Correlation Between Alexandria Real and Hudson Pacific
Can any of the company-specific risk be diversified away by investing in both Alexandria Real and Hudson Pacific at the same time? Although using a correlation coefficient on its own may not help to predict future stock returns, this module helps to understand the diversifiable risk of combining Alexandria Real and Hudson Pacific into the same portfolio, which is an essential part of the fundamental portfolio management process.
By analyzing existing cross correlation between Alexandria Real Estate and Hudson Pacific Properties, you can compare the effects of market volatilities on Alexandria Real and Hudson Pacific and check how they will diversify away market risk if combined in the same portfolio for a given time horizon. You can also utilize pair trading strategies of matching a long position in Alexandria Real with a short position of Hudson Pacific. Check out your portfolio center. Please also check ongoing floating volatility patterns of Alexandria Real and Hudson Pacific.
Diversification Opportunities for Alexandria Real and Hudson Pacific
0.87 | Correlation Coefficient |
Very poor diversification
The 3 months correlation between Alexandria and Hudson is 0.87. Overlapping area represents the amount of risk that can be diversified away by holding Alexandria Real Estate and Hudson Pacific Properties in the same portfolio, assuming nothing else is changed. The correlation between historical prices or returns on Hudson Pacific Properties and Alexandria Real is a relative statistical measure of the degree to which these equity instruments tend to move together. The correlation coefficient measures the extent to which returns on Alexandria Real Estate are associated (or correlated) with Hudson Pacific. Values of the correlation coefficient range from -1 to +1, where. The correlation of zero (0) is possible when the price movement of Hudson Pacific Properties has no effect on the direction of Alexandria Real i.e., Alexandria Real and Hudson Pacific go up and down completely randomly.
Pair Corralation between Alexandria Real and Hudson Pacific
Considering the 90-day investment horizon Alexandria Real Estate is expected to generate 0.31 times more return on investment than Hudson Pacific. However, Alexandria Real Estate is 3.18 times less risky than Hudson Pacific. It trades about -0.02 of its potential returns per unit of risk. Hudson Pacific Properties is currently generating about -0.06 per unit of risk. If you would invest 11,165 in Alexandria Real Estate on August 30, 2024 and sell it today you would lose (113.00) from holding Alexandria Real Estate or give up 1.01% of portfolio value over 90 days.

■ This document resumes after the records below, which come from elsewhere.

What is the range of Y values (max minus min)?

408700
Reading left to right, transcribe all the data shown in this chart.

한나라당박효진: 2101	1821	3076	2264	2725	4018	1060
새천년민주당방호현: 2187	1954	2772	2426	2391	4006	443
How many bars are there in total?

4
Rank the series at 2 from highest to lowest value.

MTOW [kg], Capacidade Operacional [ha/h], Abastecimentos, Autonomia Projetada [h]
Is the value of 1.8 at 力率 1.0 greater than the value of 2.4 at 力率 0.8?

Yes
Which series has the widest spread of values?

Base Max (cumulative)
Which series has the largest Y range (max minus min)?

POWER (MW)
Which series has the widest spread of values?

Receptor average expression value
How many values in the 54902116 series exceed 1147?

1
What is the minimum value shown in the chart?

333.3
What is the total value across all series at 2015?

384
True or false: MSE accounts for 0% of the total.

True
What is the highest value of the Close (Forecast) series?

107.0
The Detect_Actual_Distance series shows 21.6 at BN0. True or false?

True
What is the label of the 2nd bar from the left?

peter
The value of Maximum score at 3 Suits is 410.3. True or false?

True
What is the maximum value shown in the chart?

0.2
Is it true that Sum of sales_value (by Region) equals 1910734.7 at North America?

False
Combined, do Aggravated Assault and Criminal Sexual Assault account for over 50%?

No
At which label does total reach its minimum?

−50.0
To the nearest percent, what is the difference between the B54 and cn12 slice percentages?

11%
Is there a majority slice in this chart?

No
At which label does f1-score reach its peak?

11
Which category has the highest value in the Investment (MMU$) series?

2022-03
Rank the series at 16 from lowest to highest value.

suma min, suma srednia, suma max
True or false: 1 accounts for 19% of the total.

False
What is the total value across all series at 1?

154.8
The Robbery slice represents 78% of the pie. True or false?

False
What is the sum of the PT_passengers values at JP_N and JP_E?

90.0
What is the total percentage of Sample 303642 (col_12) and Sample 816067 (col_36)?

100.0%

Time Period | 3 Months [change] |
Direction | Moves Together |
Strength | Strong |
Accuracy | 95.65% |
Values | Daily Returns |
Alexandria Real Estate vs. Hudson Pacific Properties
Performance |
Timeline |
Alexandria Real Estate |
Hudson Pacific Properties |
Alexandria Real and Hudson Pacific Volatility Contrast
Predicted Return Density |
Returns |
Pair Trading with Alexandria Real and Hudson Pacific
The main advantage of trading using opposite Alexandria Real and Hudson Pacific positions is that it hedges away some unsystematic risk. Because of two separate transactions, even if Alexandria Real position performs unexpectedly, Hudson Pacific can make up some of the losses. Pair trading also minimizes risk from directional movements in the market. For example, if an entire industry or sector drops because of unexpected headlines, the short position in Hudson Pacific will offset losses from the drop in Hudson Pacific's long position.Alexandria Real vs. Boston Properties | Alexandria Real vs. Douglas Emmett | Alexandria Real vs. Kilroy Realty Corp | Alexandria Real vs. Highwoods Properties |
Hudson Pacific vs. Boston Properties | Hudson Pacific vs. Douglas Emmett | Hudson Pacific vs. Kilroy Realty Corp | Hudson Pacific vs. Alexandria Real Estate |
Check out your portfolio center.Note that this page's information should be used as a complementary analysis to find the right mix of equity instruments to add to your existing portfolios or create a brand new portfolio. You can also try the Sign In To Macroaxis module to sign in to explore Macroaxis' wealth optimization platform and fintech modules.